*** RECORDS FOR THE TASK
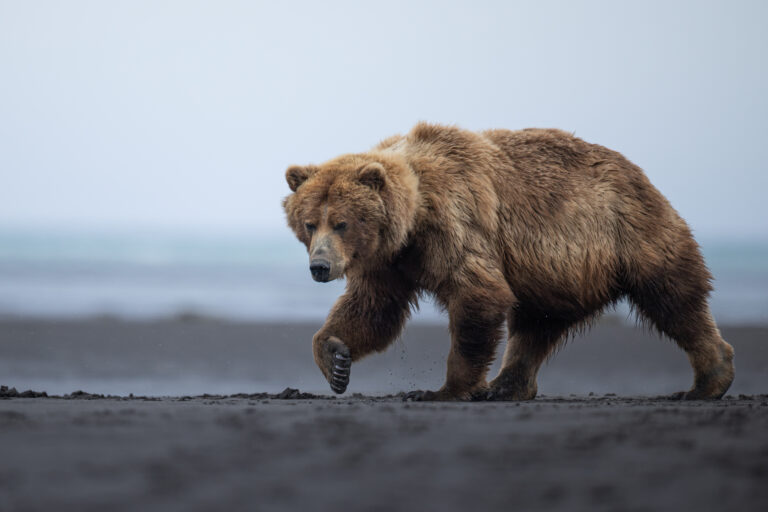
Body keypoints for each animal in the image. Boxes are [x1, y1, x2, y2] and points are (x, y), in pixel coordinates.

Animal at [282, 122, 735, 401]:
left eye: (342, 222)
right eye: (309, 222)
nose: (320, 267)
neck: (413, 220)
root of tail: (640, 174)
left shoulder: (454, 226)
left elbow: (477, 294)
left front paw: (443, 389)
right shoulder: (389, 261)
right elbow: (372, 310)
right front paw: (335, 359)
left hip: (627, 232)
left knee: (673, 298)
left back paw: (708, 379)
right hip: (552, 271)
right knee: (535, 326)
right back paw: (505, 385)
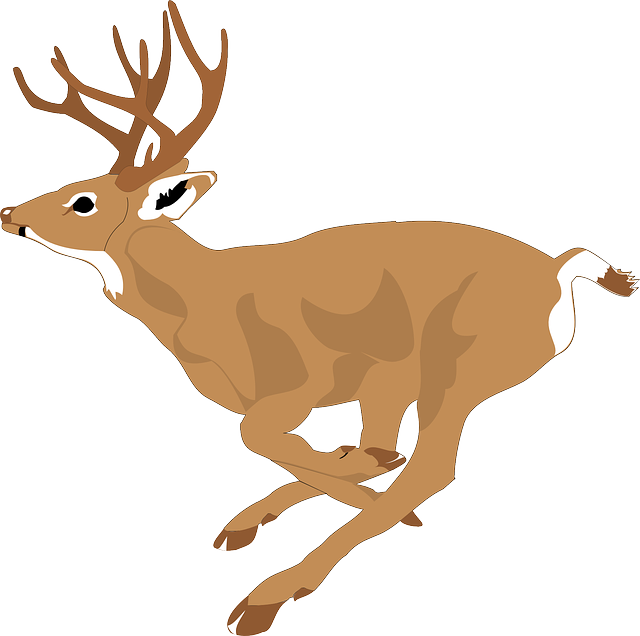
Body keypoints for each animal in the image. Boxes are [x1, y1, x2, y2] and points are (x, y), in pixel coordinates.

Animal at [1, 2, 637, 635]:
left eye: (84, 201)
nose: (8, 213)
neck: (200, 302)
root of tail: (556, 271)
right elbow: (307, 448)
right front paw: (320, 476)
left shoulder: (303, 378)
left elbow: (257, 434)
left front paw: (334, 489)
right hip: (398, 378)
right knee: (387, 453)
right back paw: (272, 515)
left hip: (459, 362)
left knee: (430, 468)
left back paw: (268, 595)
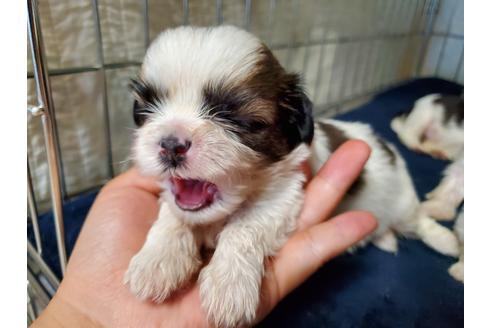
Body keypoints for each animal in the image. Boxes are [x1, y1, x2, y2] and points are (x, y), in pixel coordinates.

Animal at [125, 26, 460, 328]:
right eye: (145, 111)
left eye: (239, 119)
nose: (170, 144)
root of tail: (389, 145)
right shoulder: (176, 199)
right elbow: (172, 217)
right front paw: (156, 261)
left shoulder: (282, 195)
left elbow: (243, 228)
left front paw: (229, 285)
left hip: (403, 203)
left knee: (419, 222)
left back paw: (447, 241)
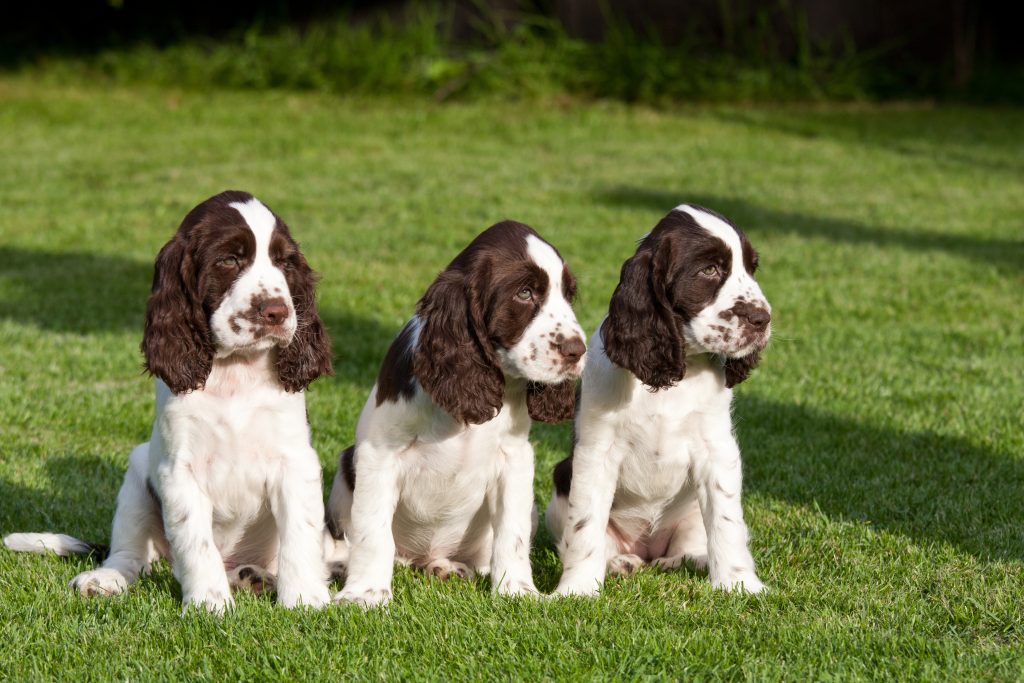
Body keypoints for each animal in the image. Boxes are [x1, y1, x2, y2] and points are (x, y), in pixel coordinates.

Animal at [4, 191, 331, 614]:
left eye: (285, 262)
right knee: (129, 556)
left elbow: (300, 535)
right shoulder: (179, 470)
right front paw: (209, 604)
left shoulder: (295, 461)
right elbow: (195, 540)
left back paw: (254, 577)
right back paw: (105, 579)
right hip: (136, 474)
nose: (277, 312)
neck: (235, 372)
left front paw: (306, 599)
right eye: (229, 260)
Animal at [325, 222, 585, 606]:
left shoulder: (515, 458)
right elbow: (373, 531)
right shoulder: (379, 455)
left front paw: (517, 590)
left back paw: (447, 567)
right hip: (346, 471)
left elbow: (513, 531)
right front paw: (365, 593)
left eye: (568, 294)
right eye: (524, 293)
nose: (577, 351)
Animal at [548, 204, 770, 598]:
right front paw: (577, 589)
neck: (673, 375)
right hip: (561, 481)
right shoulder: (596, 452)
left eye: (751, 267)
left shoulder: (717, 448)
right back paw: (618, 563)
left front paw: (739, 583)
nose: (763, 319)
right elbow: (585, 525)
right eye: (709, 270)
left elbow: (727, 521)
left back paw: (690, 559)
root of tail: (646, 549)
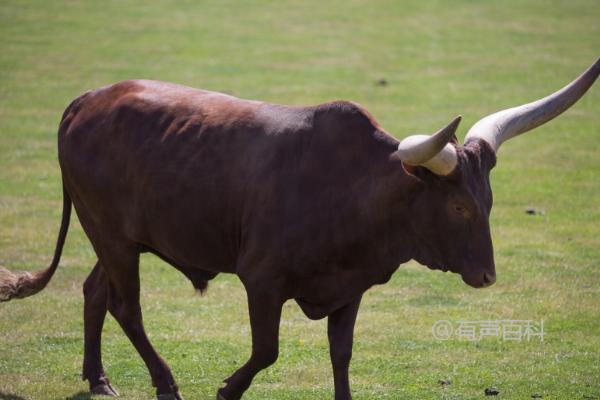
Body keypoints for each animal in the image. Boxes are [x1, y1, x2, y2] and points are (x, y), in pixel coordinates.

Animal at [0, 59, 596, 400]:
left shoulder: (350, 289)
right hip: (112, 235)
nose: (488, 276)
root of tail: (89, 98)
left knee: (94, 292)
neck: (352, 191)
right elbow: (267, 351)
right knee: (126, 306)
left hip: (119, 236)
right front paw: (226, 389)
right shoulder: (261, 281)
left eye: (487, 202)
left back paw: (99, 379)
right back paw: (165, 383)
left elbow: (341, 355)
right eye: (457, 208)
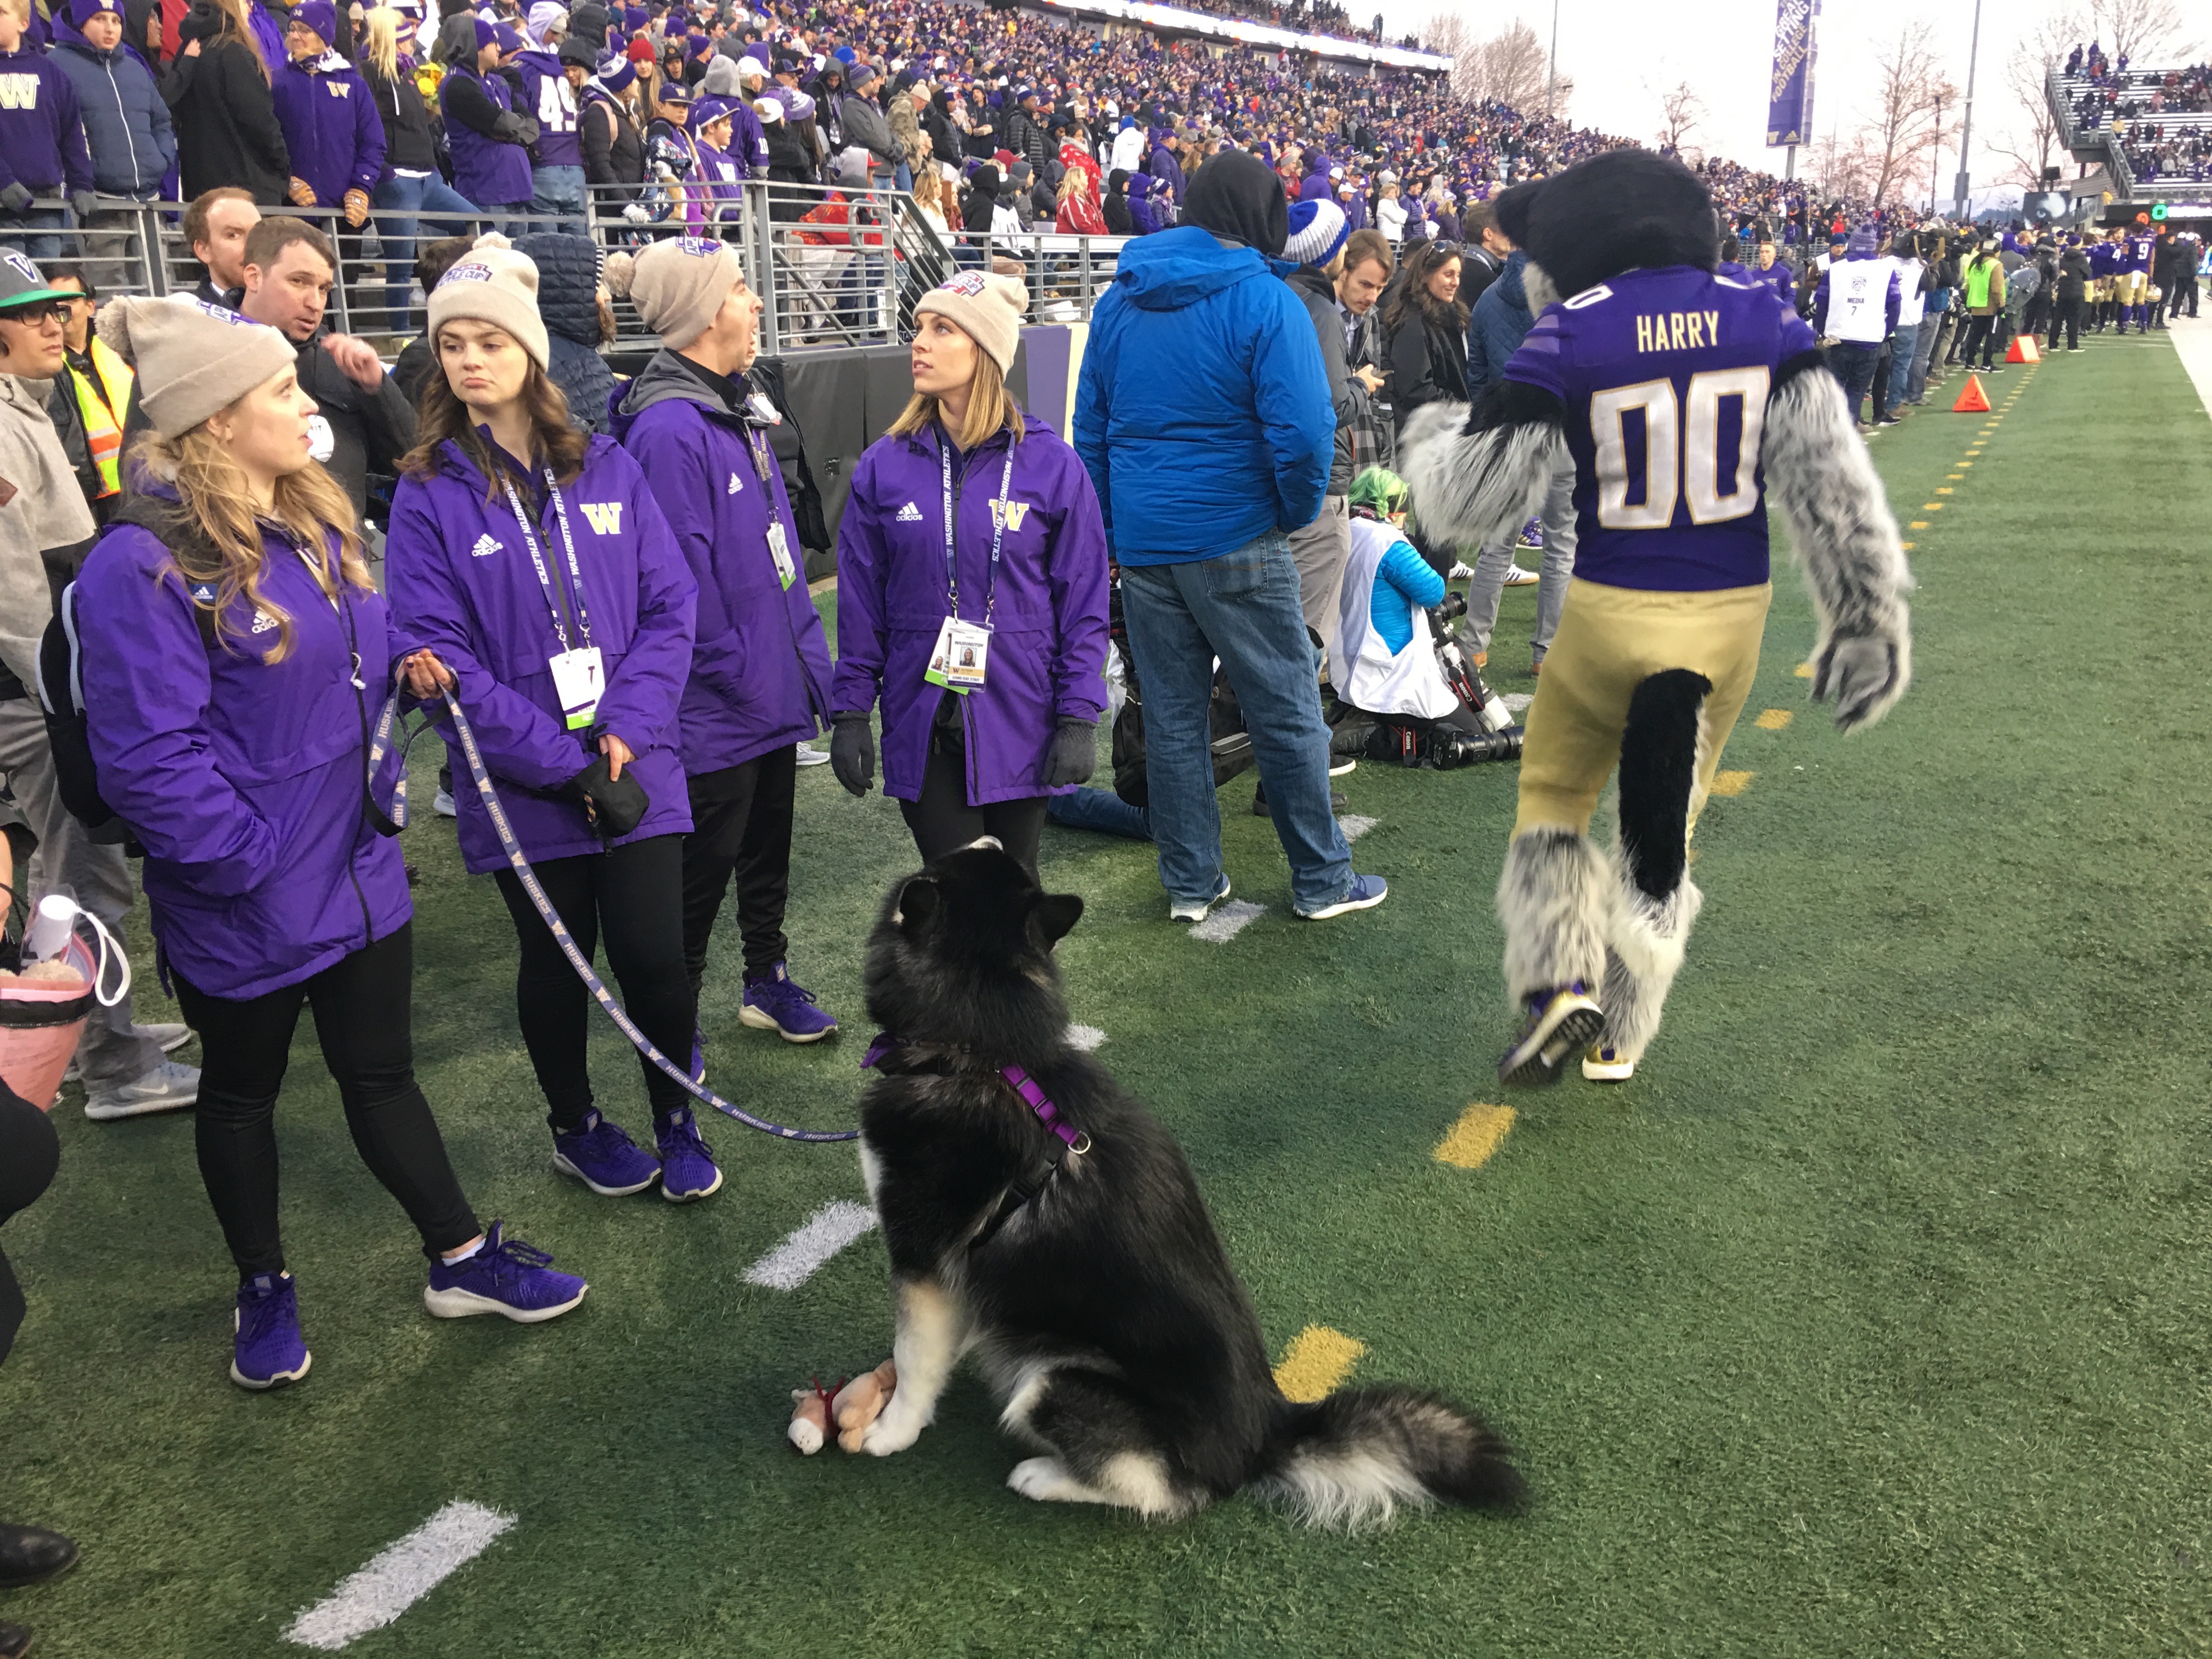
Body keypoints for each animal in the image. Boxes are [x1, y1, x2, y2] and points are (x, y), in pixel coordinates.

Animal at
******
WORK REQUEST:
Look through the entries above for the word "knee". Copy every line where it shows up.

EXERCISE OUTPUT:
left knee: (673, 298)
right knee: (535, 326)
right knee: (387, 453)
left knee: (430, 468)
left knee: (419, 222)
right knee: (129, 556)
left knee: (94, 292)
right knee: (126, 306)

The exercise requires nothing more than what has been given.